Joe Lussier of Chelsea, Mich., who graduated from the pretheolo-gate and started at Sacred Heart Major Seminary in Detroit last fall, said the situation helped him. Although Lussier attended the program at Steubenville, he grew up near Ypsilanti and is familiar with both campus communities. “There are women at both colleges who would make incredible wives,” he said. “Testing your vocation this way adds a great depth that should be there.”

Lussier said the program helped him examine his recognition that he might have a vocation until he was really sure.

“I took my time in deciding,” he related. “I began to think there was at least the possibility of a vocation, and I felt led to explore it.”

He spent three years at Washtenaw Community College (near Ypsilanti) and Franciscan University before he entered the pretheologate. “My spiritual director at Steubenville said, ‘What are you going to loose by joining?’”

Lussier spent another year and a half living a priest's lifestyle before deciding, he said.

Before enrolling at Sacred Heart this fall, Lussier said he talked with Bishop Carl Mengeling of the Diocese of Lansing and Vocation Director Father J. Thomas Munley about the program. “They were very impressed,” he said.

God Always Wins

Daniel Firmin of Augusta, Ga., now attending seminary at the North American College in Rome, said the program he was part of at Franciscan University was “just a wonderful, prayerful environment to discern the priesthood. It was great having so many other guys around me, everyone supporting each other.”

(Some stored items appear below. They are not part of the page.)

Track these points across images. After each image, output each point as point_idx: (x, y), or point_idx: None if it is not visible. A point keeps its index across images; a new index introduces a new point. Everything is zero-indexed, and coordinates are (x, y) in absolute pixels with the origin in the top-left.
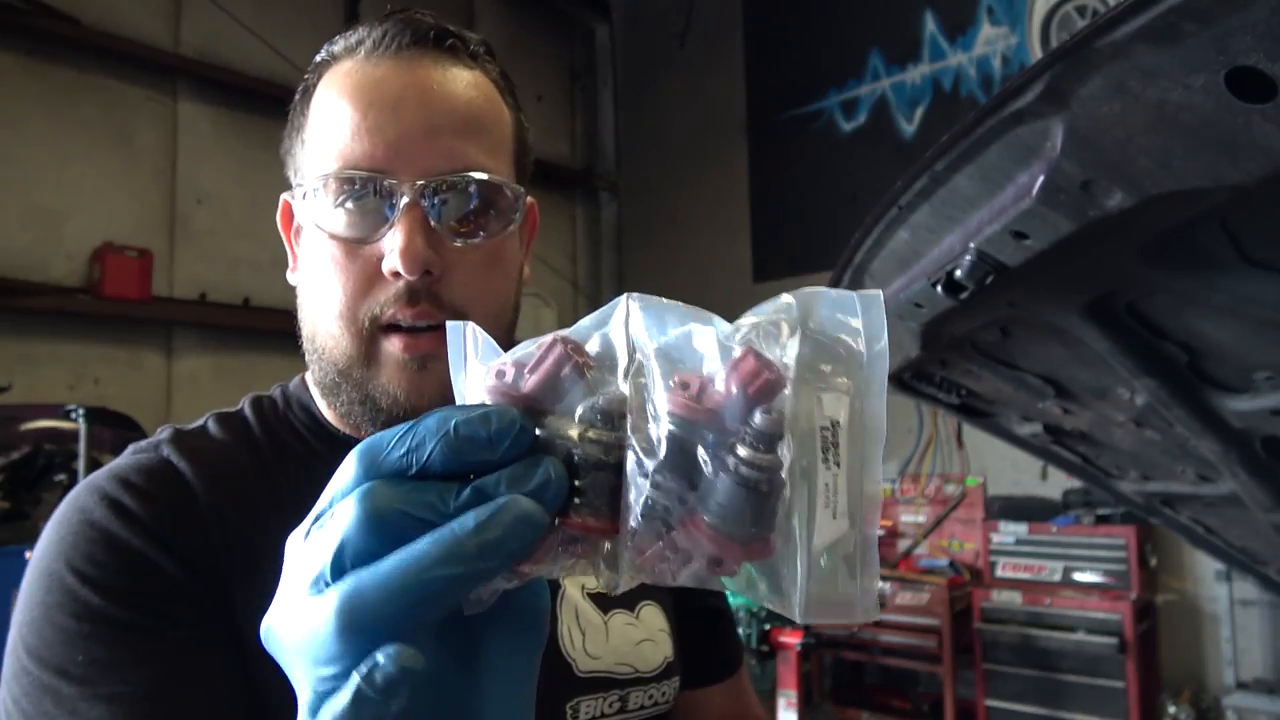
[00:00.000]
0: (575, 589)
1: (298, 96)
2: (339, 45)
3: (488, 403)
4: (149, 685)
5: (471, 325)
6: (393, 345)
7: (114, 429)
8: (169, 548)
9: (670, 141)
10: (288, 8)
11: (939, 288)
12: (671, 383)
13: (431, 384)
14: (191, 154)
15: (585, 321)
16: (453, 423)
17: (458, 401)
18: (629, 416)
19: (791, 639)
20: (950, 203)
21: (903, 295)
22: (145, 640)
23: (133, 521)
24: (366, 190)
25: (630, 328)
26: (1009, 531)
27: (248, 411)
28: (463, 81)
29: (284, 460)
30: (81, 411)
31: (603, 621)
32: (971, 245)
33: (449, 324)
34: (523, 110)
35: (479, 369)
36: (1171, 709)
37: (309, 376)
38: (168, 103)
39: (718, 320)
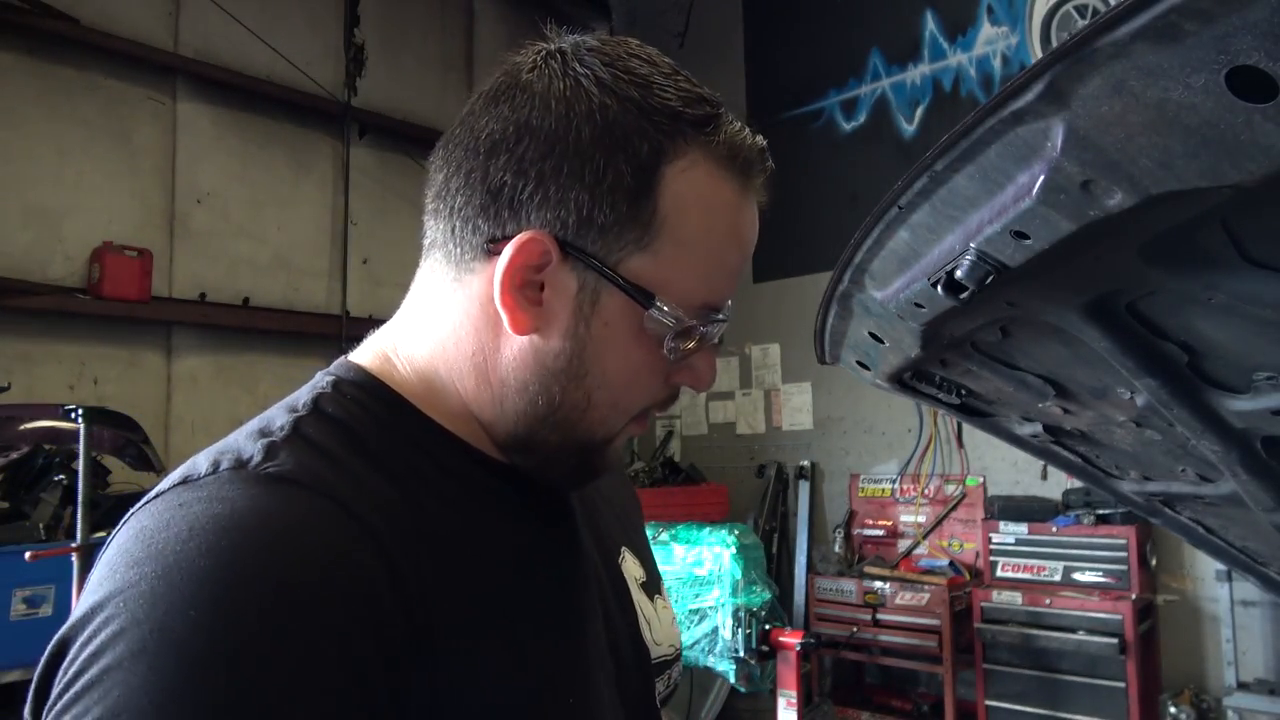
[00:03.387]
0: (632, 582)
1: (626, 144)
2: (700, 114)
3: None
4: None
5: None
6: (630, 428)
7: (113, 429)
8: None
9: None
10: (288, 7)
11: (939, 288)
12: None
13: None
14: (191, 153)
15: None
16: None
17: None
18: None
19: (791, 639)
20: (950, 203)
21: (903, 295)
22: None
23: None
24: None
25: None
26: (1009, 531)
27: (335, 412)
28: None
29: (415, 477)
30: (81, 411)
31: (655, 609)
32: (971, 245)
33: None
34: None
35: None
36: (1172, 709)
37: (404, 378)
38: (167, 102)
39: None
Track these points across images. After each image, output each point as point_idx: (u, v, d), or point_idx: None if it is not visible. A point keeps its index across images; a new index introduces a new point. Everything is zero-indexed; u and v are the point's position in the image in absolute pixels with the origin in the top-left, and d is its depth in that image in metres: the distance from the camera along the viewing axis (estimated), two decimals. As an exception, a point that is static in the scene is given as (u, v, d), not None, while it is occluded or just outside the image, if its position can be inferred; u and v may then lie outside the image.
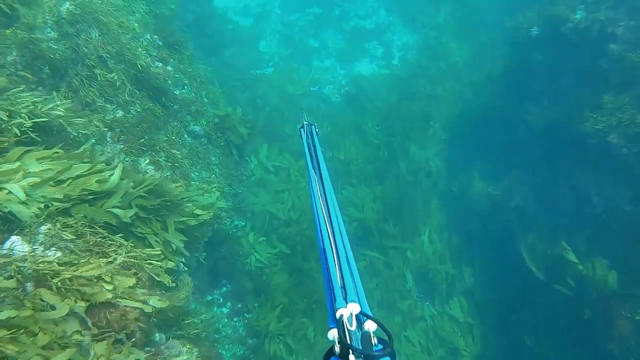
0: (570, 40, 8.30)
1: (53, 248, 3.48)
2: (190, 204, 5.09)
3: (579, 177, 7.90)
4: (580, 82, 8.08)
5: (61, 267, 3.24)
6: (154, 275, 3.92)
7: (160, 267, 4.06)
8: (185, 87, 7.64)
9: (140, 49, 6.82)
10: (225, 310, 7.58)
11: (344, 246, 1.87)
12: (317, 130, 2.71)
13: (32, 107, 4.41)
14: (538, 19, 9.26)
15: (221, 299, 7.64)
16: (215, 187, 7.20)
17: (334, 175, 10.00)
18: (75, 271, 3.25)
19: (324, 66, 14.14)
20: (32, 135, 4.23)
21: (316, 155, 2.38)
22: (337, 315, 1.58)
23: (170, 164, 6.31)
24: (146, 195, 4.42)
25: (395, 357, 1.46)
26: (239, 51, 13.56)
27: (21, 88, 4.82)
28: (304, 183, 9.49)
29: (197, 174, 7.15)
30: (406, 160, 10.44)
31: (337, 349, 1.49)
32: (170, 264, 4.48)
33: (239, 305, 7.64)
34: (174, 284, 4.43)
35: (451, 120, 11.46)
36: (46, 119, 4.47)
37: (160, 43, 7.40)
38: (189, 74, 7.66)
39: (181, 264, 4.92)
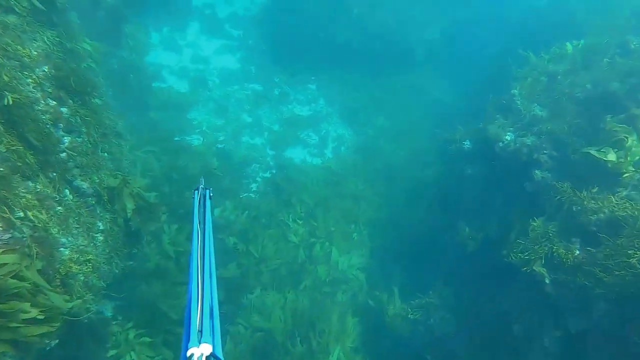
0: (501, 159, 8.33)
1: None
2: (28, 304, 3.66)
3: (503, 303, 7.46)
4: (510, 202, 7.97)
5: None
6: None
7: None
8: (82, 136, 6.38)
9: (29, 80, 5.61)
10: None
11: (211, 293, 1.94)
12: (211, 194, 2.76)
13: None
14: (471, 135, 9.38)
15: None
16: (90, 259, 5.74)
17: (245, 273, 8.92)
18: None
19: (253, 143, 13.44)
20: None
21: (204, 218, 2.44)
22: (188, 354, 1.64)
23: (29, 225, 4.87)
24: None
25: None
26: (165, 114, 12.57)
27: None
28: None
29: (70, 239, 5.68)
30: (326, 266, 9.63)
31: None
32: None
33: None
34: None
35: (377, 226, 11.05)
36: None
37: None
38: (89, 122, 6.46)
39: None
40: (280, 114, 14.68)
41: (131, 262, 6.94)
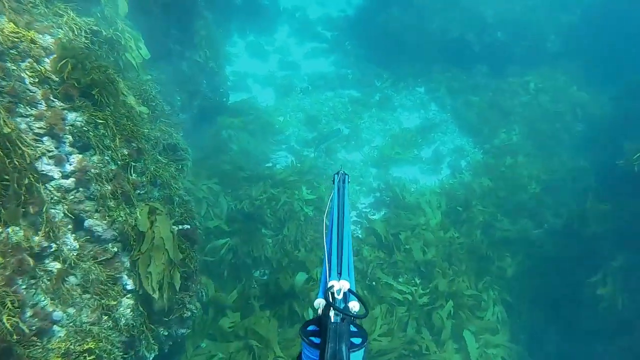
0: None
1: None
2: None
3: None
4: None
5: None
6: None
7: None
8: (102, 153, 4.35)
9: (27, 74, 3.67)
10: None
11: (349, 253, 2.05)
12: (349, 180, 2.89)
13: None
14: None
15: None
16: (92, 348, 3.56)
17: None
18: None
19: (351, 160, 10.92)
20: None
21: (343, 198, 2.57)
22: (328, 285, 1.76)
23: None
24: None
25: (367, 339, 1.62)
26: (245, 127, 10.62)
27: None
28: None
29: (70, 311, 3.57)
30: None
31: (319, 311, 1.71)
32: None
33: None
34: None
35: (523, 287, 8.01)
36: None
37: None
38: (114, 133, 4.40)
39: None
40: (384, 123, 12.04)
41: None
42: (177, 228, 5.48)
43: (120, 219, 4.27)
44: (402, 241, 8.36)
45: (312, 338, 1.64)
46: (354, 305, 1.75)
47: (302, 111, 11.88)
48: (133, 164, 5.03)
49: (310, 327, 1.67)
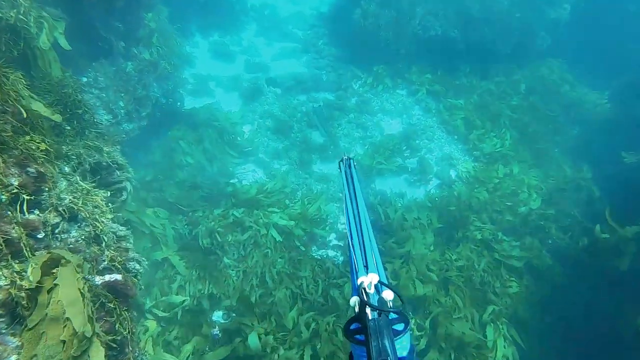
0: None
1: None
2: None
3: None
4: None
5: None
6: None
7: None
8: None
9: None
10: None
11: (369, 235, 2.14)
12: (355, 164, 2.94)
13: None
14: None
15: None
16: None
17: None
18: None
19: (326, 174, 9.57)
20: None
21: (352, 182, 2.62)
22: (358, 282, 1.78)
23: None
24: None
25: (409, 323, 1.64)
26: (205, 139, 9.18)
27: None
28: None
29: None
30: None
31: (356, 309, 1.70)
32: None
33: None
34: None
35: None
36: None
37: None
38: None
39: None
40: (363, 130, 10.77)
41: None
42: (100, 281, 4.07)
43: (1, 282, 2.91)
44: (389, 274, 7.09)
45: (357, 336, 1.63)
46: (388, 295, 1.71)
47: (271, 117, 10.50)
48: (27, 197, 3.62)
49: (353, 326, 1.65)
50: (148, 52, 8.00)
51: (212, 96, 11.12)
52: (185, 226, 7.42)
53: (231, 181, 8.63)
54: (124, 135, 7.55)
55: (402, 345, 1.65)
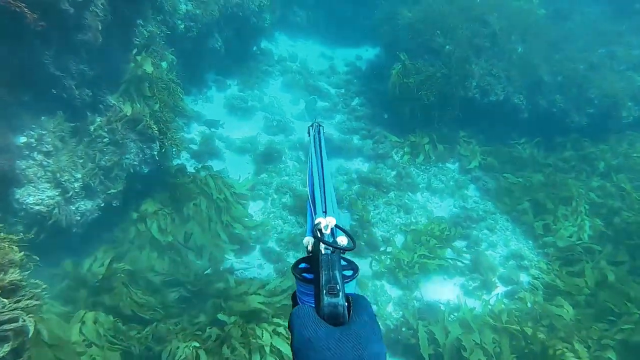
0: None
1: None
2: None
3: None
4: None
5: None
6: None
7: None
8: None
9: None
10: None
11: (331, 189, 1.97)
12: (324, 130, 2.73)
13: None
14: None
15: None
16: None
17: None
18: None
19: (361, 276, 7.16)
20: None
21: (320, 144, 2.46)
22: (315, 222, 1.70)
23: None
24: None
25: (358, 270, 1.56)
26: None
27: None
28: None
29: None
30: None
31: (309, 247, 1.65)
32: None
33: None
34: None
35: None
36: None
37: None
38: None
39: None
40: (406, 213, 8.40)
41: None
42: None
43: None
44: None
45: (305, 275, 1.60)
46: (342, 240, 1.66)
47: (290, 192, 8.29)
48: None
49: (302, 265, 1.63)
50: (130, 105, 6.01)
51: (222, 159, 9.09)
52: (151, 343, 5.07)
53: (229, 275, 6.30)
54: (78, 218, 5.42)
55: (349, 289, 1.47)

Stephen Malo of Canada is now part of the pretheologate at Ave Maria. He said he was praying the rosary with his mother one night several years ago when the idea that the Lord might want him to be priest came into his mind. But Malo didn't think of himself as the type of person who could maintain that kind of devotion, and didn't actually know any strong Christians that he admired.

“In my hometown there is a very small Christian community with many overly pious, ‘saved’ types,” he explained. “I always thought that I wished Christian youth could be more like me. Then, after meeting some of the Ave Maria students, I realized that I wanted to be more like them.” So Malo joined the pretheolo-gate a short while after he started college there last fall.

John Ferguson, still part of Franciscan's pretheologate program, said even those who decide to leave benefit from it. “Every semester I have been in it, at least one guy has left the program, and not one of them has ever regretted joining it,” he said.

“God always wins,” agreed Father Testa. “When I run into these men after a few years, they tell me, ‘Thanks, Father, you taught me to pray, your program made a real difference in my life.’ And their wives thank me, too!” said the priest, with a smile.